Sir John Soane's Museum

The John Soanes Museum, tucked away in Holborn, is another of those quirky, oddball attractions that make exploring London so charming and rewarding. Students of architecture will love it, but there is also plenty to interest the layman.

John Soane was born in 1753, and worked as an architect, becoming Professor of Architecture at the Royal Academy in 1806. During his long career he indulged a passion for collecting, and gathered a great number of architectural plans, models and paintings, as well as turning his own home into a place to experiment with new architectural techniques - by buying up his neighbour's houses and remodelling them. He bequeathed that on his death this giant townhouse be turned into a museum to display his collection (partly as a way of disinheriting his children, who he was rather disappointed with).

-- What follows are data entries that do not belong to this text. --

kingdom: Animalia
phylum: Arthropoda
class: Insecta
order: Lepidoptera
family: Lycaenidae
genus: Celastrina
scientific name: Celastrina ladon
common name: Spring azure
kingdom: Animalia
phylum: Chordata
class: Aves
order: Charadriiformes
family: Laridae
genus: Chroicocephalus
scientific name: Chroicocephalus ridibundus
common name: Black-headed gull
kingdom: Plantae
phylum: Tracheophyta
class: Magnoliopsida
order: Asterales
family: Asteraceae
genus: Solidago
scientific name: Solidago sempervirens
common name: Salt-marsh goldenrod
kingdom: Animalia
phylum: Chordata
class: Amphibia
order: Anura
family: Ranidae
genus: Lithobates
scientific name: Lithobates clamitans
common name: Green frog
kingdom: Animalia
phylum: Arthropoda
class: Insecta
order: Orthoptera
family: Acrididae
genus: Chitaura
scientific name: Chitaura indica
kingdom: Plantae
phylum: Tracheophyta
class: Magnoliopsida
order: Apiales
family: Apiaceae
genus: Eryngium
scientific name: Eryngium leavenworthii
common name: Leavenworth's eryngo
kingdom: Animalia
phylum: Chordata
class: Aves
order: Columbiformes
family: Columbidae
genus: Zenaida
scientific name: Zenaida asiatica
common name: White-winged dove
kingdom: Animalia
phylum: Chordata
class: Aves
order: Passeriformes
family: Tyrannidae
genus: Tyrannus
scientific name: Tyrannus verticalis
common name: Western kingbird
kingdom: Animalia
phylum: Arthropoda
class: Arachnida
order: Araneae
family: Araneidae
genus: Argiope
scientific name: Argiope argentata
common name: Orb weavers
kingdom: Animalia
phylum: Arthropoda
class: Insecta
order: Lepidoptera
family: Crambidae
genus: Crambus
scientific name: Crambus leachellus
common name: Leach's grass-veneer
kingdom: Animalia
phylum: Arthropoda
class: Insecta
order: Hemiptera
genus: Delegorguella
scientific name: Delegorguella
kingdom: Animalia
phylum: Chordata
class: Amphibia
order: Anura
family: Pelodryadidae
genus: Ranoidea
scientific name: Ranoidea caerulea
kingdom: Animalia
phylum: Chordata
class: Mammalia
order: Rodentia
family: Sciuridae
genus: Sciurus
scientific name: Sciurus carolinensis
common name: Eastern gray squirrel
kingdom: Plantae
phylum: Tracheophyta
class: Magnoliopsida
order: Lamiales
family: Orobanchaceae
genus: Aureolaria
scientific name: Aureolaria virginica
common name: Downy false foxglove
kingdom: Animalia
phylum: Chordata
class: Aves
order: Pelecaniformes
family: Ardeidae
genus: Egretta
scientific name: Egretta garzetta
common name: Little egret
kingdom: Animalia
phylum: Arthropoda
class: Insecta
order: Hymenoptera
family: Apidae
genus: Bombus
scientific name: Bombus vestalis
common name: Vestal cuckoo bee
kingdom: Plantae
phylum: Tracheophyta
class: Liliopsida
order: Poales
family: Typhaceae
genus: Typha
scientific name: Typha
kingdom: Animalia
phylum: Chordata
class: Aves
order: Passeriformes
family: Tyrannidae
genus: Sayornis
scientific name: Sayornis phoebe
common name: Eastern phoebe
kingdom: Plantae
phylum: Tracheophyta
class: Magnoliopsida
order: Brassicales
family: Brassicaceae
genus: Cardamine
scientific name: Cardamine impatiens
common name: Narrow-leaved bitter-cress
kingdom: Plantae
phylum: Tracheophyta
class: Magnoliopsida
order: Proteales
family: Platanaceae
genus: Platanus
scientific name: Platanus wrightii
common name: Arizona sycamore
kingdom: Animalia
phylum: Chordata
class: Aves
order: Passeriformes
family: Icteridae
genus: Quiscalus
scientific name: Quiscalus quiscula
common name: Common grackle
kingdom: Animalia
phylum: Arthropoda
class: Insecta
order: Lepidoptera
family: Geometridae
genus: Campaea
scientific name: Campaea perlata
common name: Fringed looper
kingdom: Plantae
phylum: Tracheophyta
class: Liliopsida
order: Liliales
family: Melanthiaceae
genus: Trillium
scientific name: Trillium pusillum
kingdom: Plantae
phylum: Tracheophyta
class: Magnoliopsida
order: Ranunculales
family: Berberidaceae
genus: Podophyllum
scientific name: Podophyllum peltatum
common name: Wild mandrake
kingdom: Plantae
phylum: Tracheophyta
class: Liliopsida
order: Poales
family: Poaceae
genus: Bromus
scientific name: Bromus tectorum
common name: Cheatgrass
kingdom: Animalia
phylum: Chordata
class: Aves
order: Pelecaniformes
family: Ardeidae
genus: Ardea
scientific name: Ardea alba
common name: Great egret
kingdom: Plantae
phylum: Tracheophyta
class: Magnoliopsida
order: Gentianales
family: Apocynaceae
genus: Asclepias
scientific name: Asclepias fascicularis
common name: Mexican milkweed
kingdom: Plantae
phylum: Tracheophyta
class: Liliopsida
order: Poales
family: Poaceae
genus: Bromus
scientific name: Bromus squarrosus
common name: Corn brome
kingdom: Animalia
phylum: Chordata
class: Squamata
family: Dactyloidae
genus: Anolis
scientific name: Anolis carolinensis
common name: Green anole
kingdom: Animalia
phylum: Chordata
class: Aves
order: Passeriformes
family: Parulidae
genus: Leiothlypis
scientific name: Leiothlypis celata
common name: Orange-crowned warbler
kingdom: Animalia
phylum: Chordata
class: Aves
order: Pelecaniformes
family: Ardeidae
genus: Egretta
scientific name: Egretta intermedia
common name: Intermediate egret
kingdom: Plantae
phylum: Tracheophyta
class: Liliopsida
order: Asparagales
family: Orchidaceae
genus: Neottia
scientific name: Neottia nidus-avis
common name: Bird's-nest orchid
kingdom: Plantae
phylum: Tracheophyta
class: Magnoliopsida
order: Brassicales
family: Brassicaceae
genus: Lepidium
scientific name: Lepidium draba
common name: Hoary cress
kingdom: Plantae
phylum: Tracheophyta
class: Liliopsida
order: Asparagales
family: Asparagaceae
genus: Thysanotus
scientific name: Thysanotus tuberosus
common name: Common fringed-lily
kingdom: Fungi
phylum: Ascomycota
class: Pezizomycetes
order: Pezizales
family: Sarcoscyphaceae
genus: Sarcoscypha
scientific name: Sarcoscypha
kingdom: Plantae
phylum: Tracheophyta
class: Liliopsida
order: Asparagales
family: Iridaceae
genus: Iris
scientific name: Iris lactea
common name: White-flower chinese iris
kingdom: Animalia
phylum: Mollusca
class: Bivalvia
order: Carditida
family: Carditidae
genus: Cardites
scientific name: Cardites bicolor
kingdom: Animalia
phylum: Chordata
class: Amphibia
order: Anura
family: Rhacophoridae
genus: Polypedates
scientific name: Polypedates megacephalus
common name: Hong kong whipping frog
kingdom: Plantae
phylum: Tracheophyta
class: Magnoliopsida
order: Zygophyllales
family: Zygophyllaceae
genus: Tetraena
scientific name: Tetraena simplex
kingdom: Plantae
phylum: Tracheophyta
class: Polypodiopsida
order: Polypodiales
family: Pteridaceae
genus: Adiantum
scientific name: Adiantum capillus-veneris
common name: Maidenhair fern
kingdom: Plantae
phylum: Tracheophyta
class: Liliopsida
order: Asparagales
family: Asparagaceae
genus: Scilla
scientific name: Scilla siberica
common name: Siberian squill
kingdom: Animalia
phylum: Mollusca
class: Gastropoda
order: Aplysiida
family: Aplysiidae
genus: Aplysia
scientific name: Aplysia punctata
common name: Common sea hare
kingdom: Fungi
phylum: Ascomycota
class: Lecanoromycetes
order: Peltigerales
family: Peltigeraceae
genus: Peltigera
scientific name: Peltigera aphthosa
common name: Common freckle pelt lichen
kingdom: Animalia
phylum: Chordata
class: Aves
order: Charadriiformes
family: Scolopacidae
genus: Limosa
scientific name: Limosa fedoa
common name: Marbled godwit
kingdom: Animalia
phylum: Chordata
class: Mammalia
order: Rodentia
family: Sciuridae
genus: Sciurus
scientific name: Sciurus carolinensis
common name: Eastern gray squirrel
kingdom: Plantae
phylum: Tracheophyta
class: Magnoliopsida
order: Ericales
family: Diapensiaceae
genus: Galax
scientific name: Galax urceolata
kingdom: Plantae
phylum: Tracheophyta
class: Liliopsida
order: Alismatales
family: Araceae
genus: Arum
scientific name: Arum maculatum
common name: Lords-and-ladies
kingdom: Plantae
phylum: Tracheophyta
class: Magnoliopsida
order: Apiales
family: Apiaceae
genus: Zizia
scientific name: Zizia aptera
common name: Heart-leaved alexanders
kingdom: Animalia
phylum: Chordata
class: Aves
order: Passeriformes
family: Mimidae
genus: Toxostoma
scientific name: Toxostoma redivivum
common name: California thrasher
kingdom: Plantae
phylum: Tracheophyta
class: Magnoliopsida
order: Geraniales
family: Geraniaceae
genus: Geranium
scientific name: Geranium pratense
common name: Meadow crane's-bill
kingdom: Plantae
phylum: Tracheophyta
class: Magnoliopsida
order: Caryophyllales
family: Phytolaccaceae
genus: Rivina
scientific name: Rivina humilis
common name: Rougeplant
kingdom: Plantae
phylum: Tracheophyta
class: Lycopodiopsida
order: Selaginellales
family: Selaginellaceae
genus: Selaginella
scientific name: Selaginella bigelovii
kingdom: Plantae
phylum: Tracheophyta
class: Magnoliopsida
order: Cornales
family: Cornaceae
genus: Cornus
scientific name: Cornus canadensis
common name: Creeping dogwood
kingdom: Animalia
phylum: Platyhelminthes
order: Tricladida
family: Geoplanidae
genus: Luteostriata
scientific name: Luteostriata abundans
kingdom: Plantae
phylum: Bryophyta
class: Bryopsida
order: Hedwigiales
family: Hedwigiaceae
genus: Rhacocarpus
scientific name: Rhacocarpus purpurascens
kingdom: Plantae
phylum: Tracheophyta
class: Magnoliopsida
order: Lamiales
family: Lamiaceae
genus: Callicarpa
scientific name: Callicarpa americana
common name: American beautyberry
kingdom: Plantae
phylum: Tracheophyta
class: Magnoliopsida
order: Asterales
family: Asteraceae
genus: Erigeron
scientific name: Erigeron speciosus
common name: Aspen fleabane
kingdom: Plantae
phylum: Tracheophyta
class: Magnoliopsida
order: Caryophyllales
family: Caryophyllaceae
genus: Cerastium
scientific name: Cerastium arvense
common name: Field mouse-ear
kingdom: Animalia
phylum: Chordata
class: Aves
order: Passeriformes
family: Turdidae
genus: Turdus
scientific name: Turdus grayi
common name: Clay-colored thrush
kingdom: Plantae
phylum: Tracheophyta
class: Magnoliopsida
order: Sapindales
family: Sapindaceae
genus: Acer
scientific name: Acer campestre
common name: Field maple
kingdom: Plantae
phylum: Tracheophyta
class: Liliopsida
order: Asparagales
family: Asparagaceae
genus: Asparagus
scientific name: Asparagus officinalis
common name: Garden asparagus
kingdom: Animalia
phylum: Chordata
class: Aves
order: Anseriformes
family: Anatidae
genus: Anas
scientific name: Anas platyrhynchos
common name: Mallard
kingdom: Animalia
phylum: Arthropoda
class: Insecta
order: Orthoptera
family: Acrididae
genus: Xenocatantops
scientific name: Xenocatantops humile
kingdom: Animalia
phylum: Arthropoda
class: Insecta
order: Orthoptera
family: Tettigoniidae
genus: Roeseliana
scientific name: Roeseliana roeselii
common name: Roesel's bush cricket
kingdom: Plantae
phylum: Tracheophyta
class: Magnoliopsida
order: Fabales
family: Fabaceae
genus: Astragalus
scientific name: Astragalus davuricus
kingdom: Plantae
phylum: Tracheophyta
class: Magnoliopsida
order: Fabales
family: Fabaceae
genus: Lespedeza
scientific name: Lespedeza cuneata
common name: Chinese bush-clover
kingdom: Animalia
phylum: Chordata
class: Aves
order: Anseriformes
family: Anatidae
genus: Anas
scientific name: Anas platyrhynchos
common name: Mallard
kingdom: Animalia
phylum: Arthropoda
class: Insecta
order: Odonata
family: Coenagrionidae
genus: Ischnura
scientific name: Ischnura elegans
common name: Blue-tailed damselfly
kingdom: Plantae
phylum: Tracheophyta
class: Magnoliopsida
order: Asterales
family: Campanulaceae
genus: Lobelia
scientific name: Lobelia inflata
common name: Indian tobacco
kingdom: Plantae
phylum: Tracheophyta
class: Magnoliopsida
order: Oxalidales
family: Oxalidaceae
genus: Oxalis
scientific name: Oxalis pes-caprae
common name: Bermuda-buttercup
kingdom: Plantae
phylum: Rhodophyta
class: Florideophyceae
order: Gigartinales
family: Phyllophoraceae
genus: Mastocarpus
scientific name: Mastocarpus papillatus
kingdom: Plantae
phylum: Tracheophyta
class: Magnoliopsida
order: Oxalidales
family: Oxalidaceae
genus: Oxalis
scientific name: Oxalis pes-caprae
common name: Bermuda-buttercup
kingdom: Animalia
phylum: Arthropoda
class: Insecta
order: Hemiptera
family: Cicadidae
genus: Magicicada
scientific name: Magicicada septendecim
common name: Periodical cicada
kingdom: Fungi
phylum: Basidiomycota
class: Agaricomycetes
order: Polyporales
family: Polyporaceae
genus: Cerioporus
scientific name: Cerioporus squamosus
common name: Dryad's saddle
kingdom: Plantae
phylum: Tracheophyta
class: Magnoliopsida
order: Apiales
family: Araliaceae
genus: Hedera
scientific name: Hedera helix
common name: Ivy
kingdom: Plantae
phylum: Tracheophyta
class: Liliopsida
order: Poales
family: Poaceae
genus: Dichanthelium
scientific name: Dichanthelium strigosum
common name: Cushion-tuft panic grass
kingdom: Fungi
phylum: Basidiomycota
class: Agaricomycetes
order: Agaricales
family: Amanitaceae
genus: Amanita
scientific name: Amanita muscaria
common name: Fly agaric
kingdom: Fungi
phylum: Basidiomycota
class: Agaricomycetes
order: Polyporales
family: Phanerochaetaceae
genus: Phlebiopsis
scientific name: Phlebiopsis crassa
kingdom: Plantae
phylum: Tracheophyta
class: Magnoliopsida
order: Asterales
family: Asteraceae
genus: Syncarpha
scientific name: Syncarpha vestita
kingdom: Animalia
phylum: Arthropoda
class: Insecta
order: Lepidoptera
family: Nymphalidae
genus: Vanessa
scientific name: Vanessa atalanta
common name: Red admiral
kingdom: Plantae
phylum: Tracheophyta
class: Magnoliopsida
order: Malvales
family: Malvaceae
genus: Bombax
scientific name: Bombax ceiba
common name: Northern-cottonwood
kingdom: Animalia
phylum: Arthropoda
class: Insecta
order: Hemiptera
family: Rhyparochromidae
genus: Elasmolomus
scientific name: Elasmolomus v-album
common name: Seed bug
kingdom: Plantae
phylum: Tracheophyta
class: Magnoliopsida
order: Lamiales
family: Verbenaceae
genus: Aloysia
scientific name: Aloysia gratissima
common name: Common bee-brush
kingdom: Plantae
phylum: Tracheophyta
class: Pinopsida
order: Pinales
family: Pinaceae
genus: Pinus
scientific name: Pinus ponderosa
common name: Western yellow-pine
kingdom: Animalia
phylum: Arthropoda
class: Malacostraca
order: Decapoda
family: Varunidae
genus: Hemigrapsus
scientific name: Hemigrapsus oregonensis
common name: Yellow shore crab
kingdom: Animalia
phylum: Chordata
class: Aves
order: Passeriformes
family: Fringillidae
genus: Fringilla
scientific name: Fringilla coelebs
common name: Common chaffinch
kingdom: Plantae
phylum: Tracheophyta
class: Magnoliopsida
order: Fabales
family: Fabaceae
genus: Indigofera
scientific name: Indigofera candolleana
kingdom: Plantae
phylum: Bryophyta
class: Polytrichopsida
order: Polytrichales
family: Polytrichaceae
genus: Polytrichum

Today the house is kept much as Soane left it, and it must be one of London's plushest and distinctive historical interiors - though it is all a little cramped, with artefacts jostling for attention all around the elegantly appointed rooms. Notable works include drawings of Elizabethan houses by John Thorpe and the great fantasist Piranesi's sketches of Paestum. In the ingeniously designed gallery pictures are kept on folding panels to maximise space - look out for the three delicate Canaletto's, but the highlights here have to be the eight canvases depicting the Rake's Progress, by that great English satirist, Hogarth.

The Sir John Soanes museum is at 13 Lincoln's Inn Fields, London WC2A 3BP and is open from Tuesday to Saturday, 10-5pm. Admission is free.